**Your assignment:** The result should be an exact copy of the entries below, free of pictures.

**Records provided:**
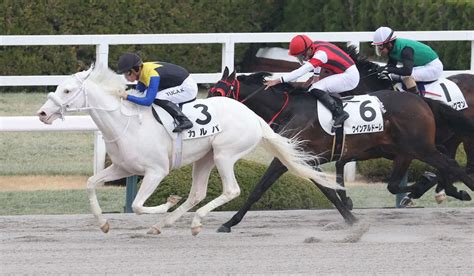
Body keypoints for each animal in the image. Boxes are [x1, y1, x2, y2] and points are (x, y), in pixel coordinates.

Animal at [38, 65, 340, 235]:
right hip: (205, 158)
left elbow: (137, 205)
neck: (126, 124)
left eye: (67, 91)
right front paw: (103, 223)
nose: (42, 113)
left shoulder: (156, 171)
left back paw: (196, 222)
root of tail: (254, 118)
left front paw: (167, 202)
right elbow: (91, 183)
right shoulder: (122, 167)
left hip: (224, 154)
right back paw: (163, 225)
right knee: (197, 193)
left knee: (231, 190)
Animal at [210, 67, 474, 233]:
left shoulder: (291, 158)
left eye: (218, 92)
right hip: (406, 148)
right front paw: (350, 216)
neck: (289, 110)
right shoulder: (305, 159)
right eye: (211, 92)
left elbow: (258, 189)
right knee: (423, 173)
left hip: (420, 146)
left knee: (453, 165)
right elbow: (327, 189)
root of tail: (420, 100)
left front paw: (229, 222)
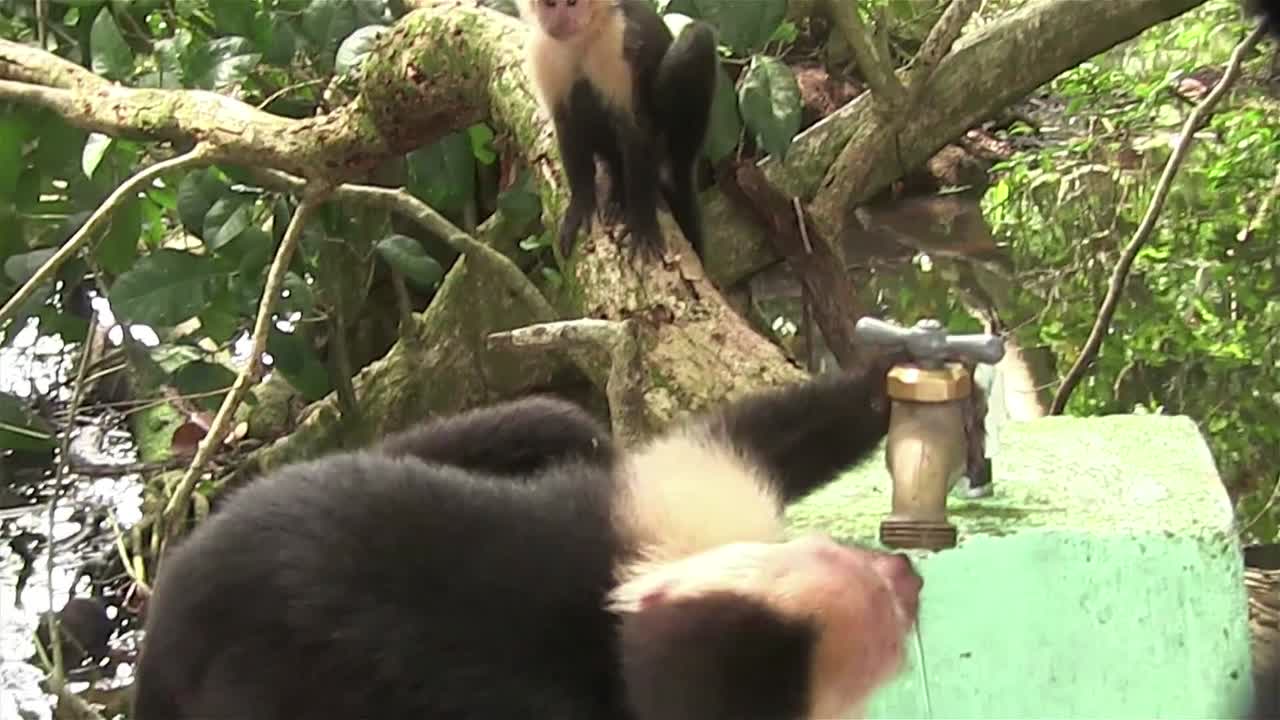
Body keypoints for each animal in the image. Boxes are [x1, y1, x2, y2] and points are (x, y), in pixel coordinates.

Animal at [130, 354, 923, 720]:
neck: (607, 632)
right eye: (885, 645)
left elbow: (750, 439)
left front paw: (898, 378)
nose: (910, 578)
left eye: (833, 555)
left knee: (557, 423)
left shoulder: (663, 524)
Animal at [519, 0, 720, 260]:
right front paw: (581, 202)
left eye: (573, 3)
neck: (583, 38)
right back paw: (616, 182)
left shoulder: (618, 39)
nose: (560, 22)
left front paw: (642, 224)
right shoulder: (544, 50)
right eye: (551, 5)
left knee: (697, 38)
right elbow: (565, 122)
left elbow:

**Expected output:**
Body keypoints for each animal in the image. Boxes are [x1, y1, x2, y2] and points are (x, y), in pixel coordinates.

Animal at [38, 65, 340, 235]:
right hip: (205, 158)
left elbow: (137, 205)
neck: (126, 124)
left eye: (67, 91)
right front paw: (103, 223)
nose: (42, 113)
left shoulder: (156, 171)
left back paw: (196, 222)
root of tail: (254, 118)
left front paw: (167, 202)
right elbow: (91, 183)
right shoulder: (122, 167)
left hip: (224, 154)
right back paw: (163, 225)
right knee: (197, 193)
left knee: (231, 190)
Animal at [210, 67, 474, 233]:
left shoulder: (291, 158)
left eye: (218, 92)
right hip: (406, 148)
right front paw: (350, 216)
neck: (289, 110)
right shoulder: (305, 159)
right eye: (211, 92)
left elbow: (258, 189)
right knee: (423, 173)
left hip: (420, 146)
left knee: (453, 165)
right elbow: (327, 189)
root of tail: (420, 100)
left front paw: (229, 222)
Body keypoints for each animal in the image. Boxes are [x1, y1, x2, y2] and points are (x, y), in pixel coordinates.

Animal at [130, 354, 923, 720]:
neck: (607, 632)
right eye: (885, 645)
left elbow: (750, 439)
left front paw: (898, 378)
nose: (910, 578)
left eye: (833, 555)
left knee: (557, 423)
left shoulder: (663, 524)
Animal at [519, 0, 720, 260]:
right front paw: (581, 202)
left eye: (573, 3)
neck: (583, 38)
right back paw: (616, 182)
left shoulder: (618, 39)
nose: (560, 22)
left front paw: (642, 224)
right shoulder: (544, 50)
right eye: (551, 5)
left knee: (697, 38)
right elbow: (565, 122)
left elbow:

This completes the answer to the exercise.